• _SHORT EXERCISE_:
Rewrite the rows from the very first line through the line containing "genus: Turdus", including that line, so that "scientific name" becomes "species" and nothing else changes.

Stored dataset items

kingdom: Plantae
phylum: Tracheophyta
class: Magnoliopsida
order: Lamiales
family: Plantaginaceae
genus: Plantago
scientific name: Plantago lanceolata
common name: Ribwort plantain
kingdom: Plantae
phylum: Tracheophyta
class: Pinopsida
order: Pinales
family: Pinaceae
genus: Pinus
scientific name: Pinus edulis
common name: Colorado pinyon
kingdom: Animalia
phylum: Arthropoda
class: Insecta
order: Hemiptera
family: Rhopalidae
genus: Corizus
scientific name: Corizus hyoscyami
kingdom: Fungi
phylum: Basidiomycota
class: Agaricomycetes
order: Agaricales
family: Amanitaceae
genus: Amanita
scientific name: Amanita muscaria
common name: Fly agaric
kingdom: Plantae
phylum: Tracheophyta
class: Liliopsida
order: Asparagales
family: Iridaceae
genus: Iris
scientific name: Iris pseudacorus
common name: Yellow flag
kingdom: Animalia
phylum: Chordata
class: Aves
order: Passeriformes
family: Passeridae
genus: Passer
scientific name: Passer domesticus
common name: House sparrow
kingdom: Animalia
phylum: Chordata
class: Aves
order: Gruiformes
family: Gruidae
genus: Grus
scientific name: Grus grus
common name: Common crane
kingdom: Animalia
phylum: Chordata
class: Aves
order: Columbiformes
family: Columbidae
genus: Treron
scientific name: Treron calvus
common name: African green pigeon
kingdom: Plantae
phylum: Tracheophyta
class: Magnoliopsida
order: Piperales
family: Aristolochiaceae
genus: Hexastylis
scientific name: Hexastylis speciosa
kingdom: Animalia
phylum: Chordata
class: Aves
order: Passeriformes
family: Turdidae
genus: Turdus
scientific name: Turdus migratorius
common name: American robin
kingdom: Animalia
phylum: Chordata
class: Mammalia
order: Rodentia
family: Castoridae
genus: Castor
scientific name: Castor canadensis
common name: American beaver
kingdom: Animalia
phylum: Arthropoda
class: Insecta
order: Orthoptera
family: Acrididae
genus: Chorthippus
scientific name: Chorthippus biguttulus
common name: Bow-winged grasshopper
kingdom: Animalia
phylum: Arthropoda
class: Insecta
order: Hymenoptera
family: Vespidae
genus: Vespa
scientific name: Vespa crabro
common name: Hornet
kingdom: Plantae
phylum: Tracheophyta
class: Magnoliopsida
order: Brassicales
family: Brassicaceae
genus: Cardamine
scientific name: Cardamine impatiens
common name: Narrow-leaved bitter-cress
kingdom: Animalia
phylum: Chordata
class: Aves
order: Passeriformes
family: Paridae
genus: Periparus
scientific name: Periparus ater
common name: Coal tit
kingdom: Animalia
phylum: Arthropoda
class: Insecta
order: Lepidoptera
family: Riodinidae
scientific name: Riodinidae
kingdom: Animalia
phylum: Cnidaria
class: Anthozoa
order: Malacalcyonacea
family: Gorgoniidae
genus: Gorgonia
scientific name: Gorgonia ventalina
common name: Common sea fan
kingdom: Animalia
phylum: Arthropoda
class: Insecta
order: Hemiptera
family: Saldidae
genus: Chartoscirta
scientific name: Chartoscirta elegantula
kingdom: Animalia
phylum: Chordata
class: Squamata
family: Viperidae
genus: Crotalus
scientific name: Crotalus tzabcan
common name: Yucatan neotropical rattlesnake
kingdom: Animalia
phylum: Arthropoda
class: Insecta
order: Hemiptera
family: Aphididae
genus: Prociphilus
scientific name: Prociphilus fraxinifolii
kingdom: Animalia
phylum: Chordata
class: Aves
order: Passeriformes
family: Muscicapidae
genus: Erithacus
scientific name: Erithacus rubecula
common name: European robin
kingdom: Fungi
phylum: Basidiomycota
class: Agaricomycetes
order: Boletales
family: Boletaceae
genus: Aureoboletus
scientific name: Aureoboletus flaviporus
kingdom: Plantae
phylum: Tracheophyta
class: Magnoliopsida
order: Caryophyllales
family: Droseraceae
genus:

• _WRITTEN ANSWER_:
kingdom: Plantae
phylum: Tracheophyta
class: Magnoliopsida
order: Lamiales
family: Plantaginaceae
genus: Plantago
species: Plantago lanceolata
common name: Ribwort plantain
kingdom: Plantae
phylum: Tracheophyta
class: Pinopsida
order: Pinales
family: Pinaceae
genus: Pinus
species: Pinus edulis
common name: Colorado pinyon
kingdom: Animalia
phylum: Arthropoda
class: Insecta
order: Hemiptera
family: Rhopalidae
genus: Corizus
species: Corizus hyoscyami
kingdom: Fungi
phylum: Basidiomycota
class: Agaricomycetes
order: Agaricales
family: Amanitaceae
genus: Amanita
species: Amanita muscaria
common name: Fly agaric
kingdom: Plantae
phylum: Tracheophyta
class: Liliopsida
order: Asparagales
family: Iridaceae
genus: Iris
species: Iris pseudacorus
common name: Yellow flag
kingdom: Animalia
phylum: Chordata
class: Aves
order: Passeriformes
family: Passeridae
genus: Passer
species: Passer domesticus
common name: House sparrow
kingdom: Animalia
phylum: Chordata
class: Aves
order: Gruiformes
family: Gruidae
genus: Grus
species: Grus grus
common name: Common crane
kingdom: Animalia
phylum: Chordata
class: Aves
order: Columbiformes
family: Columbidae
genus: Treron
species: Treron calvus
common name: African green pigeon
kingdom: Plantae
phylum: Tracheophyta
class: Magnoliopsida
order: Piperales
family: Aristolochiaceae
genus: Hexastylis
species: Hexastylis speciosa
kingdom: Animalia
phylum: Chordata
class: Aves
order: Passeriformes
family: Turdidae
genus: Turdus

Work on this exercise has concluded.